Home Economics class portfolio, household accounting and textiles
Two-ring flexible fiberboard covers with cloth-lined spine, 9 x 11 inches. Many of the outer pages are torn at the hole punches, but still sit neatly in place. Around 100 total leaves, including 5 panels of paper weaving and 4 mounted sewing examples. The book was completed by Ruth Slabach, who graduated from East Cocalico Vocational School in 1931. The notebook reflects a dutiful appraisal of typical home planning concerns related to space, cost, and functionality. It contains the usual interior planning collages and budgets--even including a category for benevolence--but ultimately gives a more holistic guide that incorporates the intangible aspects of domestic life. The book begins with an outline of "House Planning," which lists "Sympathy and understanding" as the second main point, followed by "Cooperation," which outlines the roles of mothers and fathers, accounting for the woman's invisible labor and emotional responsibilities in maintaining a home. Reflective of its Depression-era origins, the finance section incorporates the potential for children as money-earners, and the acceptable circumstances of that labor. Although these topics aren't covered in depth, their inclusion is significant.

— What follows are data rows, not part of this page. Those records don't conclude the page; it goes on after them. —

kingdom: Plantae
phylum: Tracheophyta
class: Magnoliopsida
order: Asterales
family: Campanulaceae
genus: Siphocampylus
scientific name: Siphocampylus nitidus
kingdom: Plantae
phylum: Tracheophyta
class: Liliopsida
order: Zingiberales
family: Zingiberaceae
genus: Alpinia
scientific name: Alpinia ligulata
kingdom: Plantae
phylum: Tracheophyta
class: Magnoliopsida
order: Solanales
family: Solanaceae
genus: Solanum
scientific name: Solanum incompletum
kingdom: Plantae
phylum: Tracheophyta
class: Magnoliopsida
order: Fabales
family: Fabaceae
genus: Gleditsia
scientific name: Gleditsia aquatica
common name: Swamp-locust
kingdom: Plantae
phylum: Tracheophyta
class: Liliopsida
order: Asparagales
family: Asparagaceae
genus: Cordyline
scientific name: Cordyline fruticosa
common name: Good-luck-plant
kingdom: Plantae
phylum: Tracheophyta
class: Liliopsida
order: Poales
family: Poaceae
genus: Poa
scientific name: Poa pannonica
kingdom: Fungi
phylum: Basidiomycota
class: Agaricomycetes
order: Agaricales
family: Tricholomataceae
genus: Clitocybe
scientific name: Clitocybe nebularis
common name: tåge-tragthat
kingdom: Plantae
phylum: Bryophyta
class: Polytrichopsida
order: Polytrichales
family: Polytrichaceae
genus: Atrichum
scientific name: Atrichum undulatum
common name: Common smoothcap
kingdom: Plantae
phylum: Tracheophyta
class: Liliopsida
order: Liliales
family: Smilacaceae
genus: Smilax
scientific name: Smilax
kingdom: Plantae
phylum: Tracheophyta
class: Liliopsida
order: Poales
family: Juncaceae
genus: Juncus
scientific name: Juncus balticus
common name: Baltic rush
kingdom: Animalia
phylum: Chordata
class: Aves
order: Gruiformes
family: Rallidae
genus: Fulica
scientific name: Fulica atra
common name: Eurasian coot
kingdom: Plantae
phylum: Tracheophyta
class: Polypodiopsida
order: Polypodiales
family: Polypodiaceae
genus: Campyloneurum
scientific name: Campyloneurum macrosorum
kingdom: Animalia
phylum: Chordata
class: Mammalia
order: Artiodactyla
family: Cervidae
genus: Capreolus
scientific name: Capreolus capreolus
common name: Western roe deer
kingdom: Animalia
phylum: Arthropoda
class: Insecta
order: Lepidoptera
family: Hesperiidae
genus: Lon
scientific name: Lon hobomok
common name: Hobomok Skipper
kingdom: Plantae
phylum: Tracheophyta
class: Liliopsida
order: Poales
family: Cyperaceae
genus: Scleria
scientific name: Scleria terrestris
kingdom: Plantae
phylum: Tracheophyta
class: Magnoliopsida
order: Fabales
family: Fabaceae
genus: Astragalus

The thorough treatment is continued in the textiles section, which begins with a comparison chart of fibers, including drawings of their microscopic appearance. 5 panels of paper weaving, each illustrating two patterns of textile weaves; 8 pages with fabric swatches arranged by material (cottons, linens, wools); and a sewing section with 7 illustrated pages on working with patterns and 4 sewing examples pinned to each of the final pages (bias binding, bias facing, shaped facing, and buttonhole). A particularly meaty example of such a home economics portfolio.